Des Caves pleines de rats
«L'important est que l'Etat continue de verser les minima sociaux, sinon la crise va se transformer en catastrophe humanitaire», avertit Relik, un militant associatif. Il y a quelques années, la collectivité de Saint-Martin a imposé une taxe de 100 euros à tous les foyers - y compris les non-imposables - pour financer le recouvrement des impôts. Si les familles ne s'en acquittent pas, elles ne se voient pas délivrer leur avis fiscal.
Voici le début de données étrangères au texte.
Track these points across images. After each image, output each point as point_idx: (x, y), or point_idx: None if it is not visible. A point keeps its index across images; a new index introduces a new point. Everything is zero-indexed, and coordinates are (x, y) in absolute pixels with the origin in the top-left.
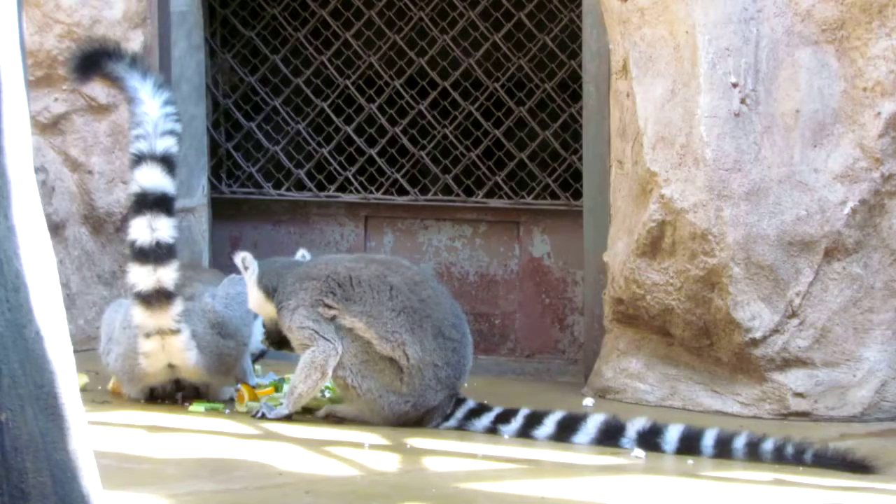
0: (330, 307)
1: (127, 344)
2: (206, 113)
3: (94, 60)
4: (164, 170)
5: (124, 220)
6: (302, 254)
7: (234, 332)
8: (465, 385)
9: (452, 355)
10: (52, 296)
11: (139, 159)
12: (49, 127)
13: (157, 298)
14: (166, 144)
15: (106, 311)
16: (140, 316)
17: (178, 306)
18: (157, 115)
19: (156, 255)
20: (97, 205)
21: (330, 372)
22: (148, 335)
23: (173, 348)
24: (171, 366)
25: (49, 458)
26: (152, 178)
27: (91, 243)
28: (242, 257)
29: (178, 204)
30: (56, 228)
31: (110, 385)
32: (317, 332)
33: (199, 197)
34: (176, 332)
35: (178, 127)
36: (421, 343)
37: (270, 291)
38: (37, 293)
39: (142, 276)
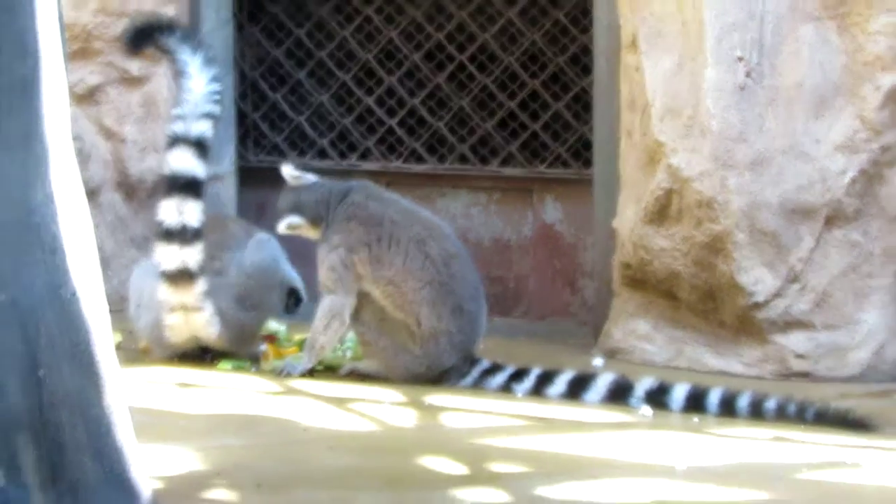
0: (358, 272)
1: (155, 314)
2: (234, 84)
3: (147, 33)
4: (197, 153)
5: (155, 188)
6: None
7: (258, 303)
8: (481, 346)
9: (468, 324)
10: (88, 258)
11: (174, 141)
12: (84, 98)
13: (181, 277)
14: (202, 129)
15: (133, 273)
16: (165, 292)
17: (200, 286)
18: (201, 91)
19: (181, 237)
20: (130, 172)
21: (348, 319)
22: (172, 310)
23: (196, 324)
24: (195, 337)
25: (84, 413)
26: (184, 162)
27: (124, 209)
28: (294, 175)
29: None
30: (91, 194)
31: (141, 345)
32: (341, 280)
33: (227, 165)
34: (199, 309)
35: (216, 109)
36: (438, 315)
37: (318, 221)
38: (73, 256)
39: (167, 256)
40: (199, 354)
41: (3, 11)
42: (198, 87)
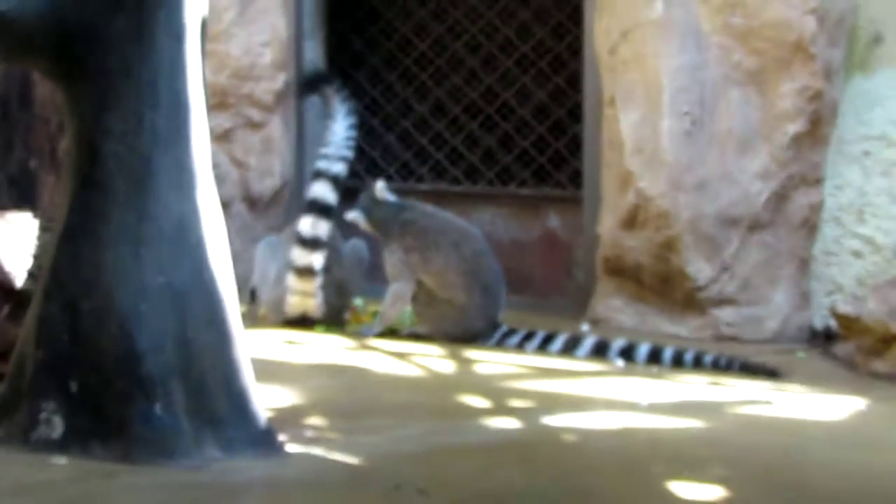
0: (413, 267)
1: (277, 293)
2: None
3: (316, 82)
4: (332, 187)
5: (272, 202)
6: (381, 186)
7: (347, 291)
8: (502, 316)
9: (492, 300)
10: (222, 252)
11: (318, 174)
12: (221, 137)
13: (306, 273)
14: (339, 169)
15: (259, 246)
16: (293, 281)
17: (318, 280)
18: (342, 135)
19: (312, 245)
20: (252, 190)
21: (409, 301)
22: (294, 293)
23: (309, 305)
24: (304, 312)
25: (219, 361)
26: (322, 192)
27: (248, 217)
28: (351, 217)
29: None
30: (225, 206)
31: (261, 313)
32: (402, 272)
33: None
34: (313, 296)
35: (351, 154)
36: (470, 294)
37: (378, 227)
38: (212, 250)
39: (300, 256)
40: (302, 321)
41: (163, 76)
42: (339, 132)
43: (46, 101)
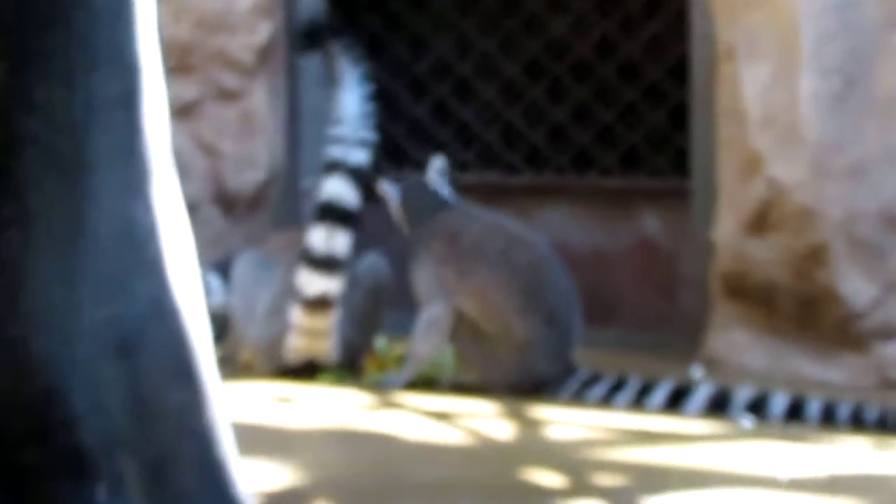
0: (449, 285)
1: (273, 330)
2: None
3: (317, 34)
4: (354, 184)
5: (255, 202)
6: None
7: (371, 324)
8: (578, 356)
9: (561, 333)
10: (190, 273)
11: (333, 166)
12: (182, 113)
13: (319, 305)
14: (360, 158)
15: (237, 265)
16: (299, 316)
17: (335, 315)
18: (355, 111)
19: (327, 266)
20: (228, 187)
21: (448, 331)
22: (301, 333)
23: (319, 349)
24: (311, 357)
25: (188, 426)
26: (341, 192)
27: (222, 223)
28: (383, 188)
29: (305, 185)
30: (188, 209)
31: (244, 357)
32: (435, 290)
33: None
34: (327, 336)
35: (371, 136)
36: (529, 325)
37: (411, 220)
38: (175, 270)
39: (309, 282)
40: (303, 368)
41: (101, 26)
42: (351, 105)
43: None
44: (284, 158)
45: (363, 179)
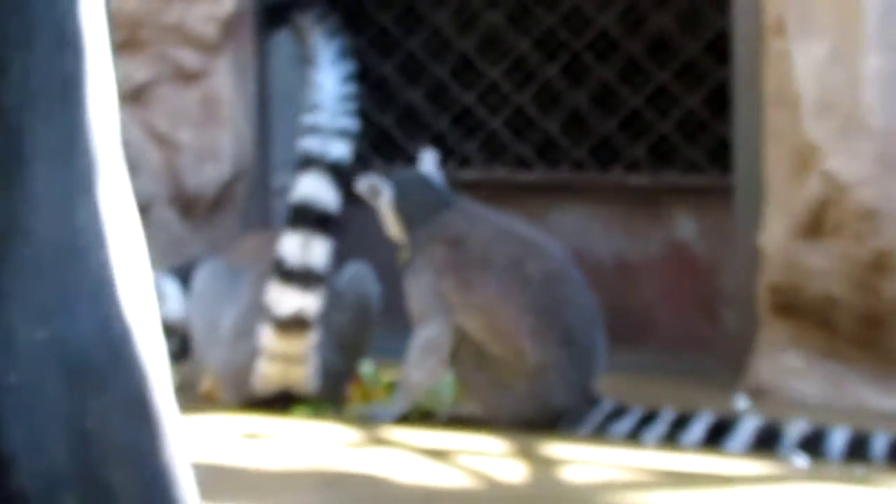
0: (449, 300)
1: (241, 355)
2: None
3: (284, 8)
4: (333, 181)
5: (218, 202)
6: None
7: (357, 346)
8: (601, 384)
9: (581, 357)
10: (143, 287)
11: (308, 162)
12: (132, 97)
13: (294, 326)
14: (340, 151)
15: (198, 277)
16: (270, 338)
17: (313, 337)
18: (333, 93)
19: (303, 280)
20: (186, 185)
21: (447, 354)
22: (272, 359)
23: (295, 377)
24: (285, 387)
25: (141, 466)
26: (318, 191)
27: (179, 228)
28: (370, 184)
29: (278, 181)
30: (141, 211)
31: (205, 386)
32: (433, 307)
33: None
34: (304, 362)
35: (352, 125)
36: (544, 347)
37: (408, 224)
38: (126, 284)
39: (282, 299)
40: (275, 399)
41: None
42: (328, 87)
43: None
44: (253, 151)
45: (344, 176)
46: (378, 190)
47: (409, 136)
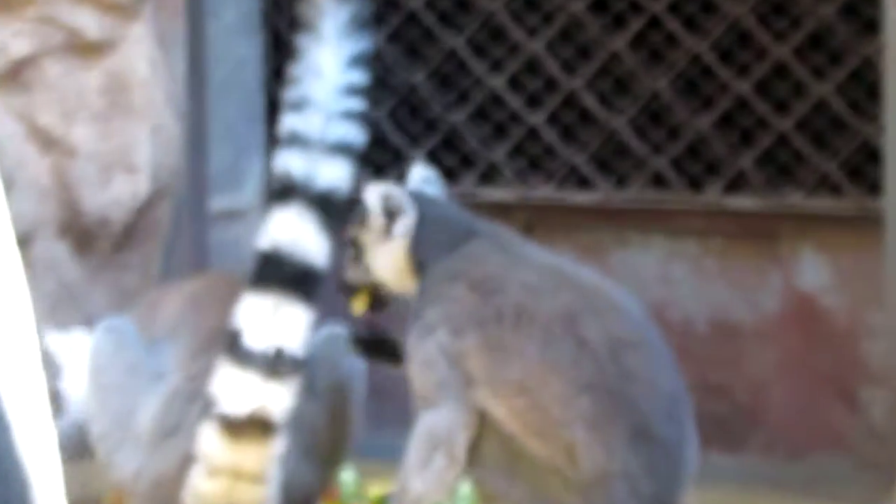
0: (469, 371)
1: (164, 462)
2: (263, 53)
3: None
4: (322, 223)
5: (129, 233)
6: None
7: (334, 452)
8: (691, 500)
9: (662, 461)
10: (23, 355)
11: (286, 191)
12: (4, 77)
13: (250, 430)
14: (334, 176)
15: (96, 347)
16: (213, 445)
17: (278, 446)
18: (333, 84)
19: (269, 365)
20: (84, 206)
21: (463, 453)
22: (214, 473)
23: (246, 498)
24: None
25: None
26: (299, 235)
27: (72, 268)
28: (388, 196)
29: (220, 203)
30: (18, 244)
31: (109, 500)
32: (445, 384)
33: (250, 191)
34: (261, 480)
35: (358, 137)
36: (606, 445)
37: (422, 261)
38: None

Or, c'est grâce à ce document - qui affiche le montant du prélèvement - que sont conditionnées les aides au logement, au handicap, à la scolarité… Pensant avoir mis là un frein dissuasif à l'obtention des allocations, la collectivité s'est retrouvée face à 8 000 foyers désirant payer la taxe pour récupérer leur précieux sésame…
Dimanche matin, toutes les discussions à Saint-Martin tournaient autour de l'arrivée probable de la tempête Maria (lire ci-contre). Attendue dans la nuit de lundi à mardi, elle risque de durcir encore les conditions sanitaires épouvantables dans lesquelles survivent certaines familles. A Quartier-d'Orléans, les habitants des maisons qui n'ont plus de couverture sont obligés de squatter des caves pleines de rats. Une échappatoire qui ne résistera pas à une nouvelle montée du niveau de la mer. Dans le stade, où la pelouse synthétique s'est accordéonnée, l'ONG grenobloise SOS Attitude met les bouchées doubles pour installer 50 tentes d'urgence. Elles seront octroyées en priorité aux personnes handicapées et aux parents avec des enfants en bas âge. «On essaie autant que possible de préserver l'unité familiale, explique Oriana Fontaine, 26 ans, la cheffe de mission. Il ne faut pas ajouter l'angoisse de la séparation au choc engendré par Irma.» Reste à savoir si ces installations provisoires résisteront à un nouveau déchaînement des éléments.